CPUs are insanely inefficient.
Fast, yes. They run at billions of calculations per second. But they also carry around a bit of bloat.
Bloat is one of the biggest tiny issues affecting tech today.
A CPU — Intel and AMD come to mind — have instruction sets that are rather large. It takes energy to cart all of those instructions around. Even when they aren’t used.
Without consideration of the concept of word-size*, we refer to them by an addressable bit-length: 4-bit, 8-bit… 64-bit. But let this sink in for a moment: a 4-bit instruction set is only 16 items (actually, a two-byte word)*. That actually represents a list of 16 (actually 256) possible instructions from which to draw. From those foundational instructions, we’ve managed to design and accomplish a great deal.
* yes, I know that it’s still dependent on word-size, linear, and physical address space. This is meant to be a rant and is a gross generalization
Consider the process of moving to a new memory point, reading a value, add it to a value at a separate location, putting the result into a new memory location… maybe 63 steps to do a particular ask.
And we want to do more. Decades ago, we observed that the way we were writing instructions was, in fact, insanely inefficient. The same process was repeated some number of times so we decided to expand the instruction set. So, rather than have compute cycles consumed by the common work of interpreting and reinterpreting our instructions, we could simply increase the number of instructions it could do and use a hard-coded function instead.
It’s identical capability, but it’s now a single instruction built right onto the chip. Instead of needing 372 of our steps to accomplish a particular task, it may actually need just three. It’s substantially more efficient.
And with the current swath of CPUs available, it’s ballooned to a 64-bit instruction set (actually 48-bits). Doing the math? That equates to an addressable set of millions of possible instructions. Of course, the list isn’t full — it still has necessary blank spots that literally do nothing at all.
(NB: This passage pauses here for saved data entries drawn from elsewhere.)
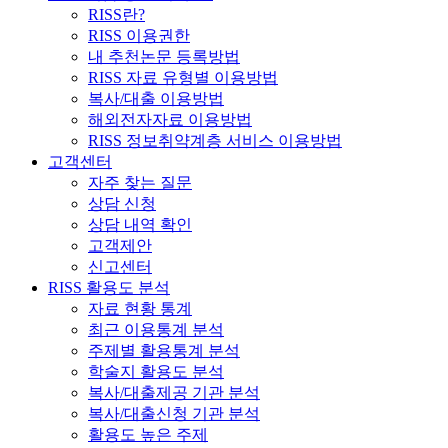
RISS란?
RISS 이용권한
내 추천논문 등록방법
RISS 자료 유형별 이용방법
복사/대출 이용방법
해외전자자료 이용방법
RISS 정보취약계층 서비스 이용방법
고객센터
자주 찾는 질문
상담 신청
상담 내역 확인
고객제안
신고센터
RISS 활용도 분석
자료 현황 통계
최근 이용통계 분석
주제별 활용통계 분석
학술지 활용도 분석
복사/대출제공 기관 분석
복사/대출신청 기관 분석
활용도 높은 주제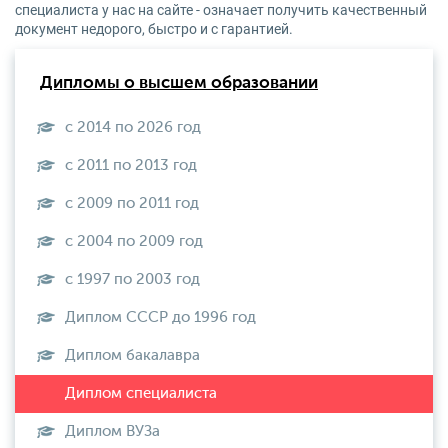
специалиста у нас на сайте - означает получить качественный
документ недорого, быстро и с гарантией.
Дипломы о высшем образовании
с 2014 по 2026 год
с 2011 по 2013 год
с 2009 по 2011 год
с 2004 по 2009 год
с 1997 по 2003 год
Диплом СССР до 1996 год
Диплом бакалавра
Диплом ВУЗа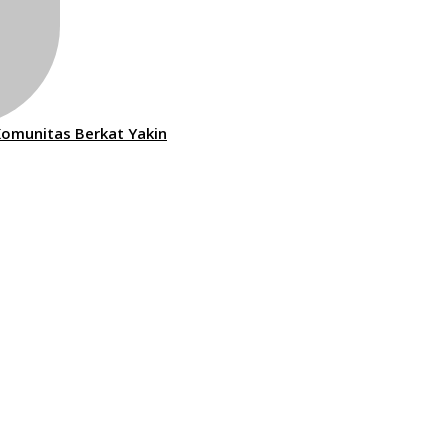
omunitas Berkat Yakin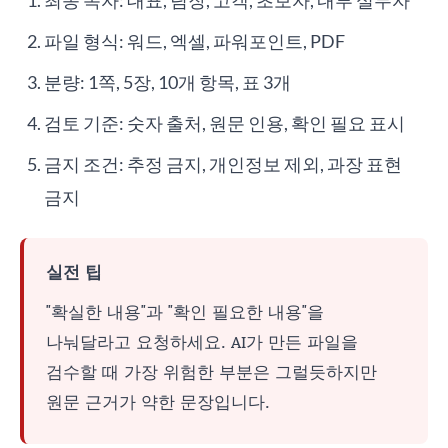
최종 독자: 대표, 팀장, 고객, 초보자, 내부 실무자
파일 형식: 워드, 엑셀, 파워포인트, PDF
분량: 1쪽, 5장, 10개 항목, 표 3개
검토 기준: 숫자 출처, 원문 인용, 확인 필요 표시
금지 조건: 추정 금지, 개인정보 제외, 과장 표현
금지
실전 팁
"확실한 내용"과 "확인 필요한 내용"을
나눠달라고 요청하세요. AI가 만든 파일을
검수할 때 가장 위험한 부분은 그럴듯하지만
원문 근거가 약한 문장입니다.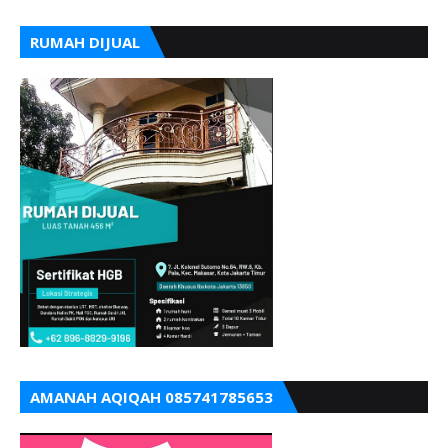
RUMAH DIJUAL
AMANAH AQIQAH 085741785653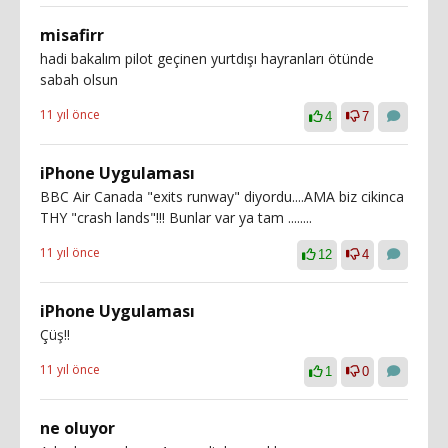
misafirr
hadi bakalım pilot geçinen yurtdışı hayranları ötünde
sabah olsun
11 yıl önce
4
7
iPhone Uygulaması
BBC Air Canada "exits runway" diyordu....AMA biz cikinca
THY "crash lands"!!! Bunlar var ya tam ........
11 yıl önce
12
4
iPhone Uygulaması
Çüş!!
11 yıl önce
1
0
ne oluyor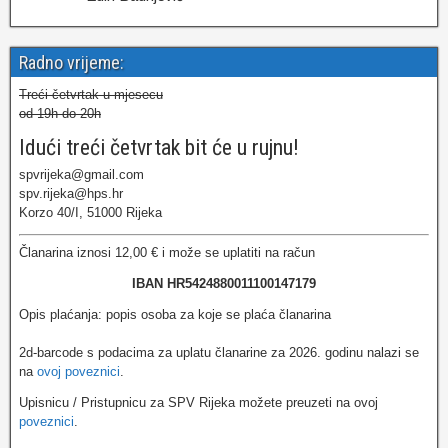
Radno vrijeme:
Treći četvrtak u mjesecu
od 19h do 20h
Idući treći četvrtak bit će u rujnu!
spvrijeka@gmail.com
spv.rijeka@hps.hr
Korzo 40/I, 51000 Rijeka
Članarina iznosi 12,00 € i može se uplatiti na račun
IBAN HR5424880011100147179
Opis plaćanja: popis osoba za koje se plaća članarina
2d-barcode s podacima za uplatu članarine za 2026. godinu nalazi se
na
ovoj poveznici
.
Upisnicu / Pristupnicu za SPV Rijeka možete preuzeti na ovoj
poveznici
.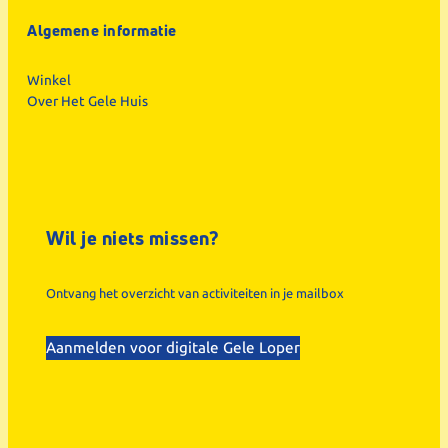
Algemene informatie
Winkel
Over Het Gele Huis
Wil je niets missen?
Ontvang het overzicht van activiteiten in je mailbox
Aanmelden voor digitale Gele Loper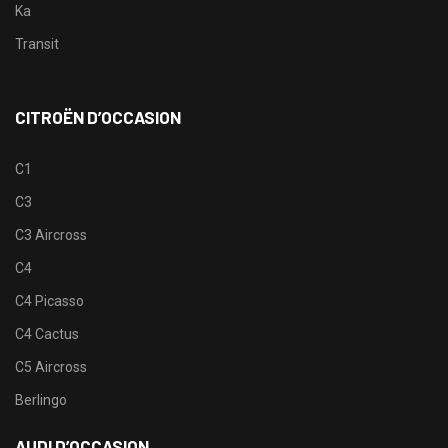
Ka
Transit
CITROËN D’OCCASION
C1
C3
C3 Aircross
C4
C4 Picasso
C4 Cactus
C5 Aircross
Berlingo
AUDI D’OCCASION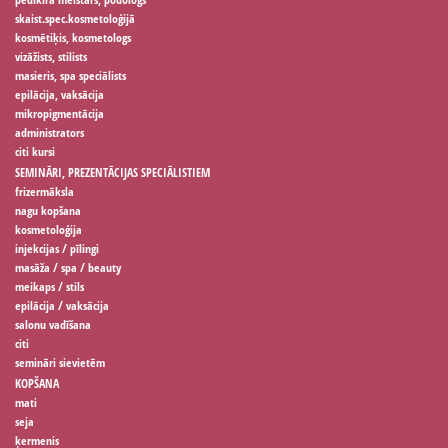
skaist.spec.kosmetoloģijā
kosmētiķis, kosmetologs
vizāžists, stilists
masieris, spa speciālists
epilācija, vaksācija
mikropigmentācija
administrators
citi kursi
SEMINĀRI, PREZENTĀCIJAS SPECIĀLISTIEM
frizermāksla
nagu kopšana
kosmetoloģija
injekcijas / pīlingi
masāža / spa / beauty
meikaps / stils
epilācija / vaksācija
salonu vadīšana
citi
semināri sievietēm
KOPŠANA
mati
seja
ķermenis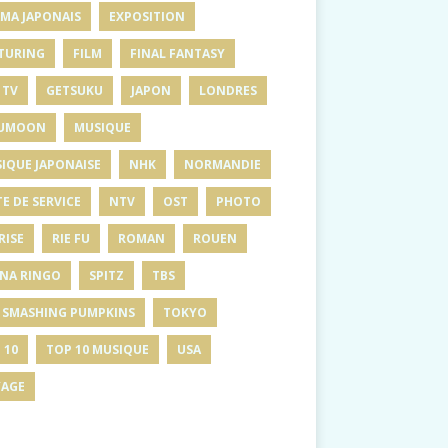
MA JAPONAIS
EXPOSITION
TURING
FILM
FINAL FANTASY
 TV
GETSUKU
JAPON
LONDRES
UMOON
MUSIQUE
IQUE JAPONAISE
NHK
NORMANDIE
E DE SERVICE
NTV
OST
PHOTO
RISE
RIE FU
ROMAN
ROUEN
INA RINGO
SPITZ
TBS
 SMASHING PUMPKINS
TOKYO
 10
TOP 10 MUSIQUE
USA
AGE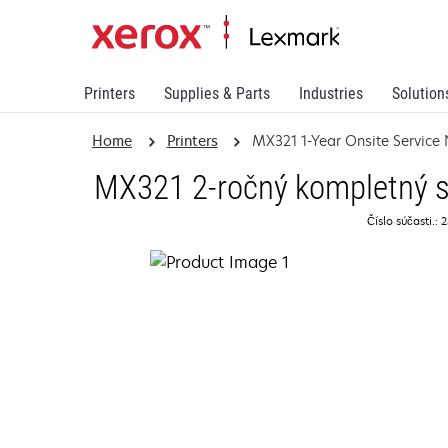
Printers
Supplies & Parts
Industries
Solution
Home
Printers
MX321 1-Year Onsite Service
MX321 2-ročný kompletný se
Číslo súčasti.:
And there are so many hard-coded instructions available it’s unlikely anyone knows exactly what’s on the list.
But that one chip will still do anything one can currently conceive of.
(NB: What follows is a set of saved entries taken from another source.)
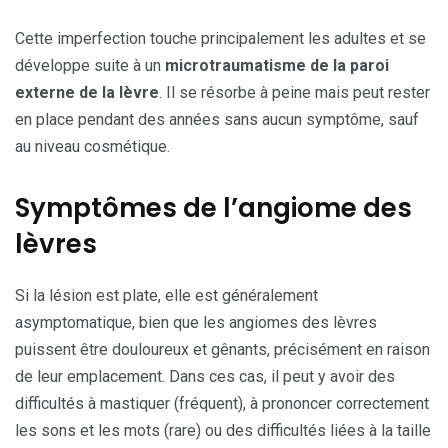
Cette imperfection touche principalement les adultes et se
développe suite à un
microtraumatisme de la paroi
externe de la lèvre
. Il se résorbe à peine mais peut rester
en place pendant des années sans aucun symptôme, sauf
au niveau cosmétique.
Symptômes de l’angiome des
lèvres
Si la lésion est plate, elle est généralement
asymptomatique, bien que les angiomes des lèvres
puissent être douloureux et gênants, précisément en raison
de leur emplacement. Dans ces cas, il peut y avoir des
difficultés à mastiquer (fréquent), à prononcer correctement
les sons et les mots (rare) ou des difficultés liées à la taille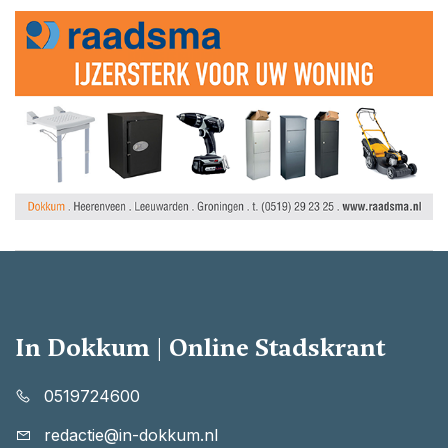
In Dokkum | Online Stadskrant
0519724600
redactie@in-dokkum.nl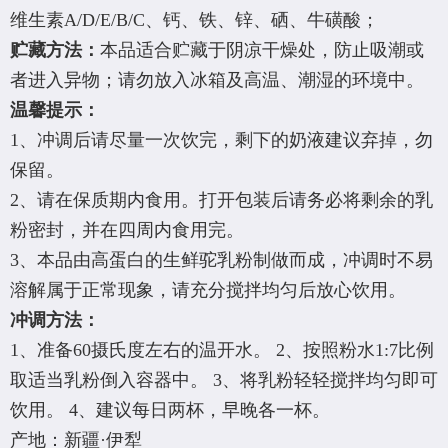
维生素A/D/E/B/C、钙、铁、锌、硒、牛磺酸；
贮藏方法：
本品适合贮藏于阴凉干燥处，防止吸潮或
者进入异物；请勿放入冰箱及高温、潮湿的环境中。
温馨提示：
1、冲调后请尽量一次饮完，剩下的奶液建议弃掉，勿
保留。
2、请在保质期内食用。打开包装后请务必将剩余的乳
粉密封，并在四周内食用完。
3、本品由高蛋白的生鲜驼乳粉制做而成，冲调时不易
溶解属于正常现象，请充分搅拌均匀后放心饮用。
冲调方法：
1、准备60摄氏度左右的温开水。 2、按照粉水1:7比例
取适当乳粉倒入容器中。 3、将乳粉轻轻搅拌均匀即可
饮用。 4、建议每日两杯，早晚各一杯。
产地：新疆·伊犁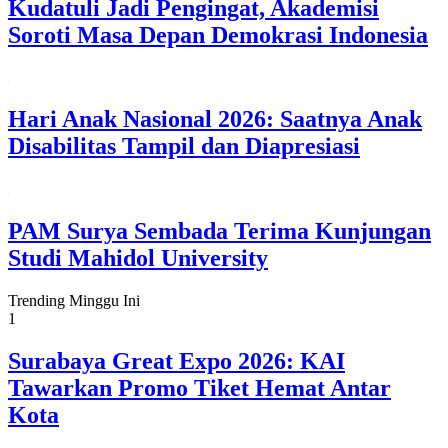
Kudatuli Jadi Pengingat, Akademisi
Soroti Masa Depan Demokrasi Indonesia
Hari Anak Nasional 2026: Saatnya Anak
Disabilitas Tampil dan Diapresiasi
PAM Surya Sembada Terima Kunjungan
Studi Mahidol University
Trending Minggu Ini
1
Surabaya Great Expo 2026: KAI
Tawarkan Promo Tiket Hemat Antar
Kota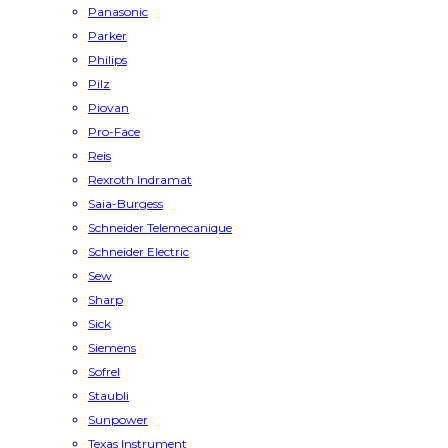
Panasonic
Parker
Philips
Pilz
Piovan
Pro-Face
Reis
Rexroth Indramat
Saia-Burgess
Schneider Telemecanique
Schneider Electric
Sew
Sharp
Sick
Siemens
Sofrel
Staubli
Sunpower
Texas Instrument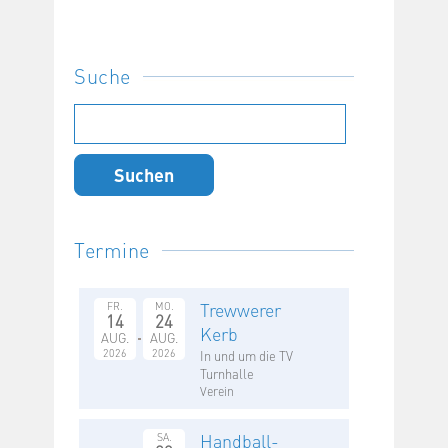
Suche
Suchen
nach:
Termine
Trewwerer
FR.
MO.
14
24
Kerb
AUG.
AUG.
2026
2026
In und um die TV
Turnhalle
Verein
Handball-
SA.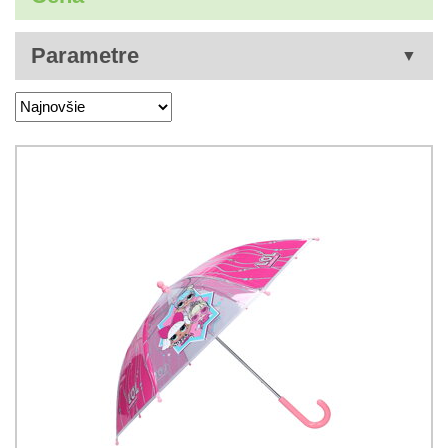
Parametre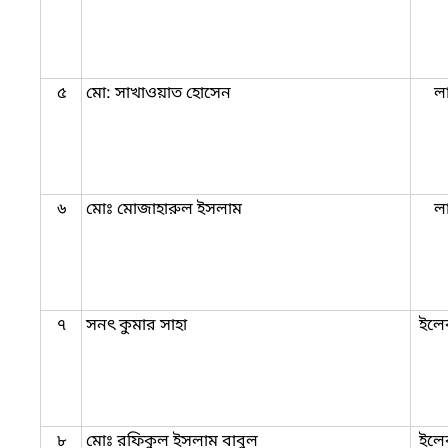
৫
মো: সাখাওয়াত হোসেন
ল
৬
মোঃ মোজাহারুল ইসলাম
লা
৭
সনৎ কুমার সাহা
ইলেক
৮
মোঃ রফিকুল ইসলাম বাবুল
ইলেক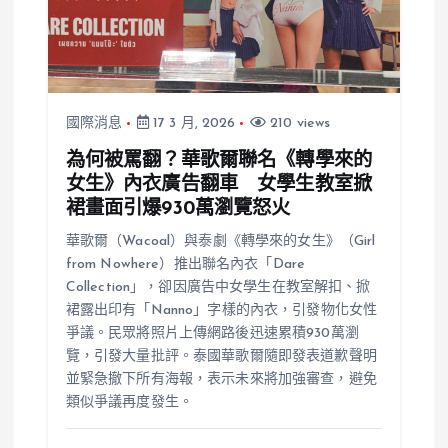
國際消息
17 3 月, 2026
210 views
為何被罵翻？華歌爾聯名《轉學來的
女生》內衣廣告翻車 女學生教室掀
裙畫面引爆930萬瀏覽怒火
華歌爾（Wacoal）與泰劇《轉學來的女生》（Girl
from Nowhere）推出聯名內衣「Dare
Collection」，卻因廣告中女學生在教室解扣、掀
裙露出印有「Nanno」字樣的內衣，引發物化女性
爭議。民眾將照片上傳網路後迅速累積930萬瀏
覽，引發大量批評。泰國華歌爾隨即發表道歉聲明
並緊急撤下所有海報，表示未來將加強審查，避免
類似爭議再度發生。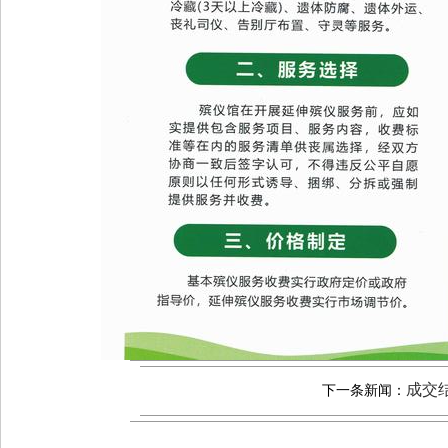
成交
下一条新闻：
Can’t select an instruction to do something? Write code that leverages the other instructions to do it. But you’re going to have a small performance hit. It’s so small, you won’t even notice it — the thing runs at 3-billion operations per second. How bad could it be?
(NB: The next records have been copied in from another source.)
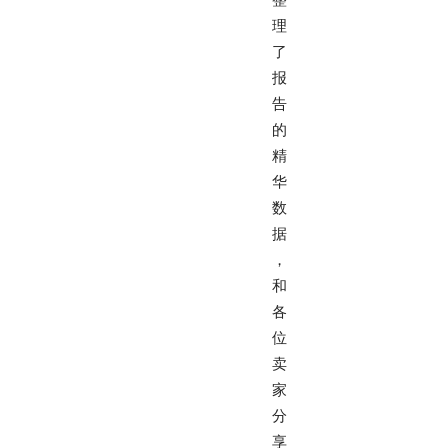
理
了
报
告
的
精
华
数
据
，
和
各
位
卖
家
分
享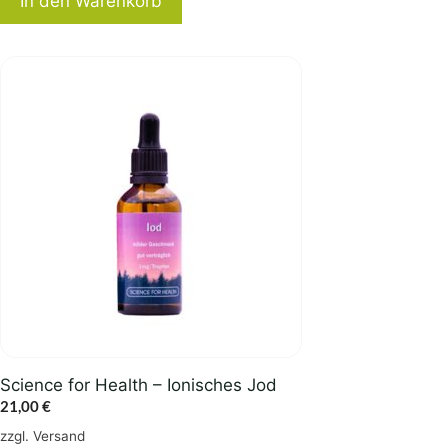
In den Warenkorb
Science for Health – Ionisches Jod
21,00
€
zzgl.
Versand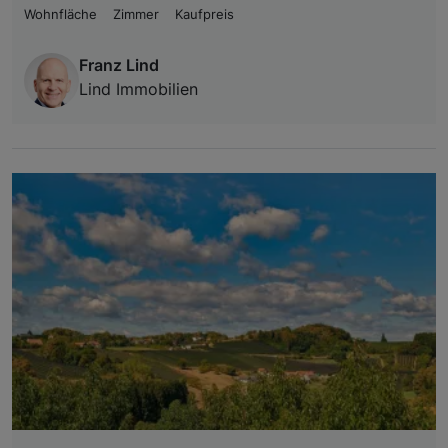
Wohnfläche
Zimmer
Kaufpreis
Franz Lind
Lind Immobilien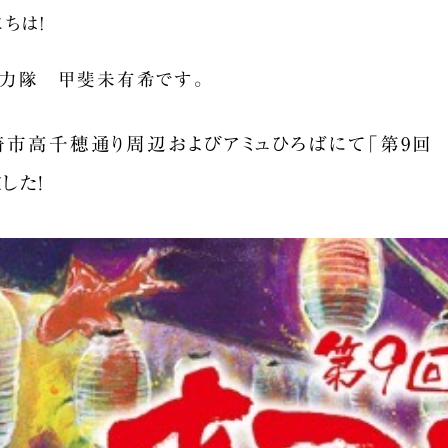
ちは！
協力隊 甲斐未有希です。
宮崎市高千穂通り周辺およびアミュひろばにて「第9
した！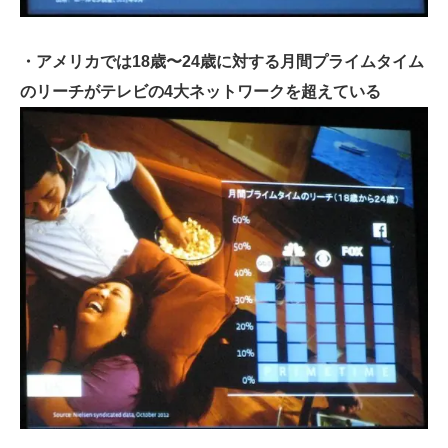
・アメリカでは18歳〜24歳に対する月間プライムタイム
のリーチがテレビの4大ネットワークを超えている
For a price in either case (before or after hard-coding the process). It’ll also need to spend some time carting those instructions around. It’ll result in inefficiency and power consumption just keeping them at the ready… about 65 watts per chip package.
Unless you want to throw out those entirely-unneeded architectural instruction sets. You’ll be looking at designing a new chip with a reduced instruction set. Hmm, what if we call it a Reduced Instruction Set Computer?
Intel & AMD’s x86 architecture — where the x86/x86-64 is, in the current age, the family name and doesn’t refer directly to the instruction-set size — have onboard the entire possible set of addressable instructions.
But if you shift to a RISC-based system that includes in its instruction set most of what you want to accomplish, and isn’t taking up resources to keep uneeded capabilities alive, it’ll be more efficient.
So, what could consume a 65-watts per CPU package with AMD’s & Intel’s desktop-class packages (server-class is about twice the draw) and provide incredible capability, there are RISC packages that can outperform them while drawing only about 10-watts.
Take some RISC and move away from these monolithic architectures.